For today’s profit-driven criminals, there’s major money in malware. Malware allows them to package exploits and exfiltration functionality together, making it easier for them to compromise a large number of users quickly and efficiently, before signature-based protections are updated or key indicators of compromise (IOCs) are recognized by the security community.
But just as malware authors have learned to modify file signatures to evade detection by antivirus engines, there are some indications that there is a new shift in behavior that may be taking place to avoid detection by increasingly sophisticated defenses.
Compromise: Easy as “CVE” & “RDP”
In early September, InfoWorld writer Fahmid Rashid reported on what may be a growing trend towards increased malware-less intrusions. Exploiting known software vulnerabilities, weak user authentication schemes, or default passwords to compromise a machine are techniques as old as hacking itself. But this article and others provide anecdotal evidence that attackers are increasingly returning to their “roots” and using legitimate administrator tools on compromised machines to pivot through target networks, compromise additional endpoints and ultimately exfiltrate data.
Basic mistakes (such as default user accounts or misconfigured servers) can be exploited to obtain administrator (or “root”) access and carry out further attacks. As a recent Cisco Security blog post about the “SYNful Knock” malware outlines, attackers are increasingly looking for ways to obtain administrator credentials that will allow them to conduct ongoing attacks against target companies. These credentials could also easily be used to wipe data, change network settings or access data from compromised systems.
Once an attacker has compromised an endpoint, there are a laundry list of methods that can be used to exfiltrate data, but perhaps none are as notorious as RDP, or the Remote Desktop Protocol. RDP comes bundled with most versions of the Windows operating system and provides configurable remote access for users. Over the years, it has gained a well-earned reputation as one of the most commonly-used tools for both remotely exploiting and exfiltrating data from a target. A simple web search for “RDP” and “exfiltration” reveals dozens of infosec conference talks and how-to articles on using RDP for this purpose. When RDP isn’t available on a target machine, IRC, FTP and HTTP are all options in an attacker’s arsenal, as well. File synching services such as Dropbox are another option for attackers and are more likely to be found on target machines as cloud applications become increasingly ubiquitous in the enterprise.
Countermeasures: Start with the Basics
This revival of old school hacking techniques also reflects the fundamental security challenge of differentiating between “good” and “bad” behavior.

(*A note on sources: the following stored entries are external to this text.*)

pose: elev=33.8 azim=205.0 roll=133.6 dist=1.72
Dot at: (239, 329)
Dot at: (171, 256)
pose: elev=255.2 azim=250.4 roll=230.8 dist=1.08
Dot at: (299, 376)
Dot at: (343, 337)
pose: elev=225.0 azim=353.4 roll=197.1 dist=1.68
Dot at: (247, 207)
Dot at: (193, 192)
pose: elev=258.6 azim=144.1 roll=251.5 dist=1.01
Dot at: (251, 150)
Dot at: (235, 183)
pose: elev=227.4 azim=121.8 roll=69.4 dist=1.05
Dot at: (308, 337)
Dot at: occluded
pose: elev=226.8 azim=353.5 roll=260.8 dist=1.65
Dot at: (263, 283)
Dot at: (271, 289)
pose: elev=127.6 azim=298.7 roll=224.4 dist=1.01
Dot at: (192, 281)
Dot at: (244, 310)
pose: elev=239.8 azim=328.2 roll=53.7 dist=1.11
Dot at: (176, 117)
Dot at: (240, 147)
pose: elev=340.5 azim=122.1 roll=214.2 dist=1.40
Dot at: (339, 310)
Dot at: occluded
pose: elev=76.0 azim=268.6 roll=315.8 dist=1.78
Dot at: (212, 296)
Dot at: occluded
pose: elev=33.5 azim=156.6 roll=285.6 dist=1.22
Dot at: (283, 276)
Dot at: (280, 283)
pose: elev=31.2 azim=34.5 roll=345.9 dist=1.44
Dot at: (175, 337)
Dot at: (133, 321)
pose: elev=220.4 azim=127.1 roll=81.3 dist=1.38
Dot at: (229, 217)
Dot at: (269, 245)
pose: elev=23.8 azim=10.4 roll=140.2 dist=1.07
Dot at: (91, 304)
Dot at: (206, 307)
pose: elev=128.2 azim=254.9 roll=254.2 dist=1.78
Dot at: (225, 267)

At its core, malware is software that reduces or circumvents a system’s security, often by exploiting the legitimate services, libraries, and processes of a target operating system. Cisco’s Talos research team recently pointed out in a blog post that sometimes there can be an extensive gray area between truly malicious malware and software that exhibits malware-like behavior.
The simple ability to install new software or connect to a remote machine, for instance, is something that can be easily turned to an attacker’s advantage, and in the end it doesn’t matter if this ability is achieved by dropping an implant on a target machine or by exploiting a web application vulnerability and then escalating user privileges.
The basic countermeasures for denying hackers the ability to exploit weak authentication or known vulnerabilities haven’t changed much from a decade ago: patch often, use two-factor authentication, train your employees to recognize phishing and monitor your networks for anomalous behavior. But in an age of “branded” vulnerabilities and overhyped attack campaigns, it’s worth noting that the methods of compromising targeted networks continue to evolve and evade detection by infosec analysts and engineers.